Additional conferences are held every other year with varying themes. Past topics include: Medicine in the Holocaust; olocaustJewish Life in the Ghettos under Nazi Rule; Holocaust and Film: Cinema Teaching History; Child Holocaust Survivors in Testimony, Research and Literature; Jewish Historical Writing.
 
 
Cooperation
The program has ongoing cooperation with the Ghetto Fighters’ House Museum (located near the College), Yad Vashem, and the Embassy of Poland in Tel Aviv.

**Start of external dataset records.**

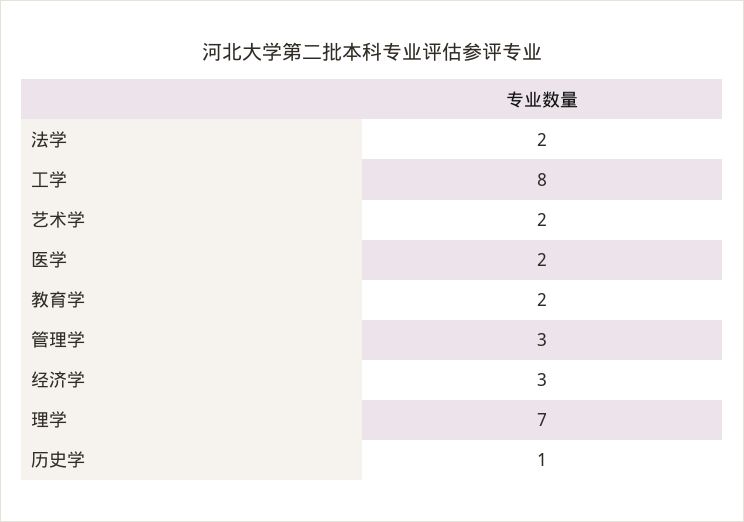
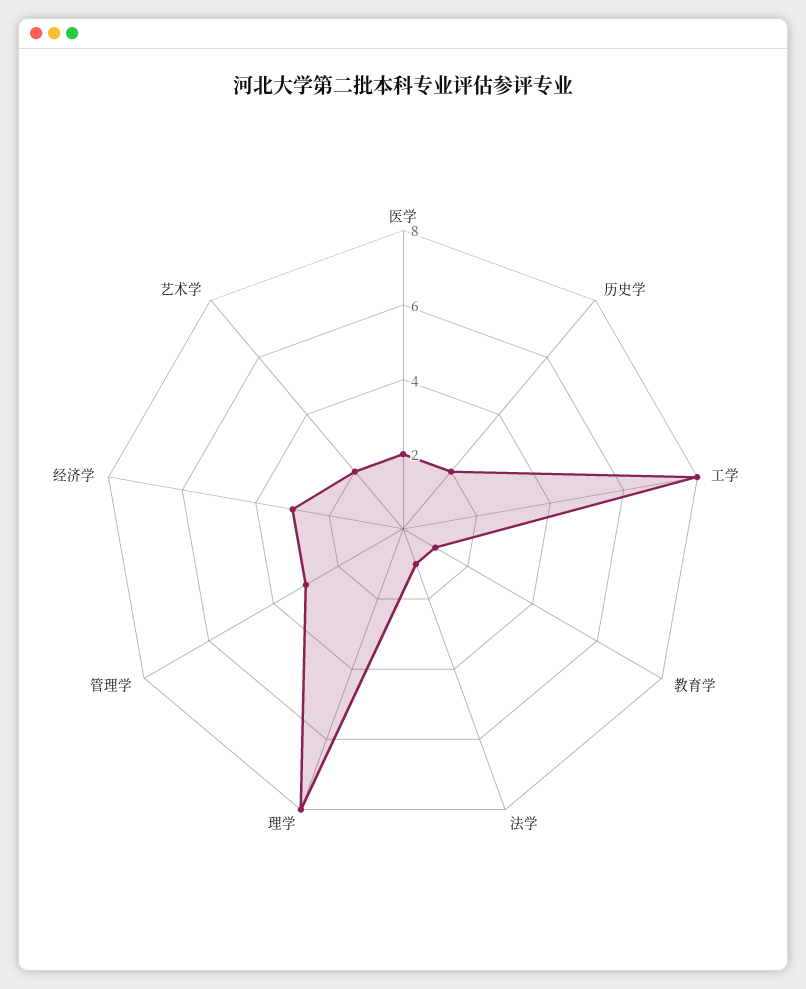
  {
-   "法学": 2,
+   "法学": 1,
    "工学": 8,
    "艺术学": 2,
    "医学": 2,
-   "教育学": 2,
+   "教育学": 1,
    "管理学": 3,
    "经济学": 3,
-   "理学": 7,
+   "理学": 8,
-   "历史学": 1
+   "历史学": 2
  }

Collaborative projects with international and national institutions are of profound importance to the program. Partners include: Indiana University, Bloomington; University of Virginia; University of Hartford; the University of Southern California Shoah Foundation; the International Tracing Service Archive in Bad Arolsen, Germany; the Max Mannheimer Study Center, Dachau; Bar-Ilan University; and Haifa University.
 
Our faculty is committed to cutting edge research and scholarship on the Holocaust and its aftermath. We are greatly interested in collaboration with researchers and research institutions worldwide. The program encourages new publications and endeavors to establish infrastructure for furthering Holocaust research.
 
 
Research
WGC’s Center for Holocaust Research promotes research and dissemination of knowledge on the Holocaust and its aftermath. The Center endeavors to conduct research projects with international scholars based on the extensive network of researchers established by the program through its international collaborations and conferences, and aims to serve as a home for young researchers from Israel and abroad with relevant research interests.
 
Key Aims of the Center:
  • Support existing research and promote the advancement of new research activities.
  • Serve as a platform for cooperation with researchers and institutions worldwide.
  • Establish the College as a hub for international Holocaust research.
  • Create an infrastructure for obtaining grants and funds to support research.
 
Key Research Themes:
  • Children in the Holocaust and Beyond
  • Medicine and the Holocaust
  • Holocaust Testimonies and Holocaust Memory
  • Holocaust Historiography
 
 
Dr. Boaz Cohen, Head of the Holocaust Studies Program
Dr. Cohen's research interests include early Holocaust research and early child survivor testimonies, both in their historical, social, and cultural contexts.  Dr. Cohen’s book “Israeli Holocaust Research: Birth and Evolution,” was published by Yad Vashem in 2010 (and in English by Routledge in 2012). He is editor of a forthcoming volume on early children’s testimonies (Magnes Press, Hebrew University), as well as a volume on Holocaust survivor historians (Taylor & Francis).
 
 
Dr. Miriam Offer, Lecturer
Dr. Offer specializes in the study of Jewish medicine during the Holocaust and in the research of daily life in the ghettos. In addition, she is a co-organizer of the annual Israeli conference on Holocaust and medicine. Dr. Offer's book on medicine in the Warsaw Ghetto “White Coat in the Ghetto” was recently published by Yad Vashem (an English publication is forthcoming).